Follow these 7 outward remittances guidelines under LRS

  1. Remittances done for gifts or donations cannot be counted as a separate remittance which should fall with purvey of LRS
  2. Individual can made remittances transactions more than the limit of $250,000 under LRS, if the study abroad expenses increases. This can be made possible through the submission of document with clear profound of extra amount needed for pursuing the course.
  3. LRS limit for all is the $250,000 per financial year which is around Rs. 1.5 crores. so if a person remits funds in a financial year then the new limit of the person for the year is calculated by lowering the remitted amount from $250,000
  4. Student is allowed to buy or carry foreign currency notes/coins only up to $3000 while travelling and can they are allowed to carry rest using Prepaid Instruments such as forex travel card, Travellers cheques demand drafts. 
  5. No restrictions for number of remittances transaction under LRS.

E-commerce portals, unlimited job and education opportunities have uplifted the remit money abroad opportunities.
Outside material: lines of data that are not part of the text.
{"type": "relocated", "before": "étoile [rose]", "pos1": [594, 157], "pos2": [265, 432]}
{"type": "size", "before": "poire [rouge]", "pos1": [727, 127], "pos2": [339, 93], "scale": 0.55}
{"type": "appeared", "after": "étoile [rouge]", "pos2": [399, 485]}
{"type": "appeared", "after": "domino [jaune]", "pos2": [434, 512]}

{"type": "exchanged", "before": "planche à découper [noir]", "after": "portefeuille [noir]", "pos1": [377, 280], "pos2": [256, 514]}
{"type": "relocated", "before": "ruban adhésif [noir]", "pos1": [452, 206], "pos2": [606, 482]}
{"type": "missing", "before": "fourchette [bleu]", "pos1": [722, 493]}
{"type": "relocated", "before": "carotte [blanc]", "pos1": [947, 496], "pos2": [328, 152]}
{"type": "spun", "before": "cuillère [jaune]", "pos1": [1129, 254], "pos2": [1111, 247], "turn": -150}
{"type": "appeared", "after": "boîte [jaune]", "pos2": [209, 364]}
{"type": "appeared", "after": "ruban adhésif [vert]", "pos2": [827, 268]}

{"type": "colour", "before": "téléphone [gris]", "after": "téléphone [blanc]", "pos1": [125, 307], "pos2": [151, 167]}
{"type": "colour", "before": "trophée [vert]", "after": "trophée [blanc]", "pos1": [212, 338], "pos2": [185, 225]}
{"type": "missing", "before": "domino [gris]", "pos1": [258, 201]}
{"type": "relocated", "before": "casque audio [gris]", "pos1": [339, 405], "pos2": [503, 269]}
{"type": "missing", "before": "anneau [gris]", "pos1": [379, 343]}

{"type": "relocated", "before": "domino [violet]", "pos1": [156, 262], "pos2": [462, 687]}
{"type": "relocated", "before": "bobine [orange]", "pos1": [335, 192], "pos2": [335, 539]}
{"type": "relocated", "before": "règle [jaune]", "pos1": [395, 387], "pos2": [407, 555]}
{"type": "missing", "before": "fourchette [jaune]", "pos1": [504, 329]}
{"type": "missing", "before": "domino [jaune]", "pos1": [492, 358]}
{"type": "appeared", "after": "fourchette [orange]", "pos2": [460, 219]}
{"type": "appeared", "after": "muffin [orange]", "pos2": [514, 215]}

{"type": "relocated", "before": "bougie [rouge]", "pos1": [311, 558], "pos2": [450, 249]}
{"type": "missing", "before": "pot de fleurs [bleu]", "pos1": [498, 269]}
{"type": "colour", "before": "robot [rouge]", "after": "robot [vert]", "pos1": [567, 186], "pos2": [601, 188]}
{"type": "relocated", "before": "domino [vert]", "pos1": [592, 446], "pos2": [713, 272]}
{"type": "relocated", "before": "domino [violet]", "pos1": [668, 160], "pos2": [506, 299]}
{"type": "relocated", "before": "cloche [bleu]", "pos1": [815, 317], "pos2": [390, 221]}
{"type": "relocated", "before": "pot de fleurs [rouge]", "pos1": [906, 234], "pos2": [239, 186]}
LRS transactions are increasing year on year especially for meeting educational expenses, hospital expenses, for meeting the business visit expenses, to help the friends or relatives abroad, for meeting the wedding expenses in abroad and many other sudden expenses.

Before proceeding for a remittance transaction make sure to follow the rules and regulations instructed by RBI for a trouble-free transaction.

The recent altering of relative definition of outward remittance under Liberalised Remittance Scheme will not affect the populace if the transactions are genuine. Individuals are not allowed to do transactions for commercial purposes as per this new revision by RBI.